Y ¿qué pensamos a la vista de todo esto? Difícil respuesta para esta pregunta. Si los robots son capaces de llevar a cabo todas estas tareas, la misión de un científico se limitará a diseñar el experimento, al menos hasta que los propios robots sean capaces de hacerlo, e interpretar los resultados obtenidos (también hasta que sean los robots quienes lo hagan). A mayores, disminuirá drásticamente la necesidad de cubrir puestos de trabajo auxiliares, y, supongo, se evitarán los errores que a veces, demasiadas en ocasiones, se cometen en un laboratorio. En este punto recuerdo cuando en el año 75 estaba montando el primer laboratorio de Galicia, segundo en España, para detección precoz (primera semana de vida de un recién nacido) del hipotiroidismo congénito, algo clave para prevenir un triste futuro del niño que lo padeciese, si no se detectaba y se corregía era ya irremediable y se producía lo que se conocía como cretinismo, palabra derivada del francés “pauvre chrétien” (“pobre cristiano”). Pues en una ocasión, con alumnos a quienes les estaba enseñando el manejo en el laboratorio, llegó uno y me saludó efusivamente dándome una palmada en la espalda justo en el momento en el que estaba pipeteando yodo radioactivo. ¿Resultado? El golpe de la palmada hizo que en vez de aspirar para verter en una probeta me tragase todo el yodo 125 que estaba pipeteando. Afortunadamente no hubo secuelas, pero sí un gran susto e inquietud durante una temporada, algo que no habría sucedido si en aquella época tuviese robots en el laboratorio que pipeteasen el material radioactivo en vez de hacerlo yo. 

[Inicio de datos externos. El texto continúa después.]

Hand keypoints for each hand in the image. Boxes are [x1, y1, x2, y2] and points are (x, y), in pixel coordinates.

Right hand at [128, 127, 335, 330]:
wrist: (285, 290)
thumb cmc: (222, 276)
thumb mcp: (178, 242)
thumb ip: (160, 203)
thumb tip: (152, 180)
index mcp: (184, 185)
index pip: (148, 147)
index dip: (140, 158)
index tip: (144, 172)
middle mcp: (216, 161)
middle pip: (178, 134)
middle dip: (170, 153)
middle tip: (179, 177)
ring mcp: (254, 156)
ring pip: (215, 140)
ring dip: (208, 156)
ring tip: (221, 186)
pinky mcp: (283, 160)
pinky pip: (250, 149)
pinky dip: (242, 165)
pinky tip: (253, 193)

Otro posible beneficio del uso de estos robots sería ya no el científico, sino el político. Si ellos hubiesen estado disponibles se habría evitado todo el trasiego de mensajes, documentos, étc, que la UCO lleva ya tiempo analizando en los casos de presunta corrupción. Los policías tendrían que investigar e interrogar a los robots, pero con éstos bien entrenados sería una tarea inútil.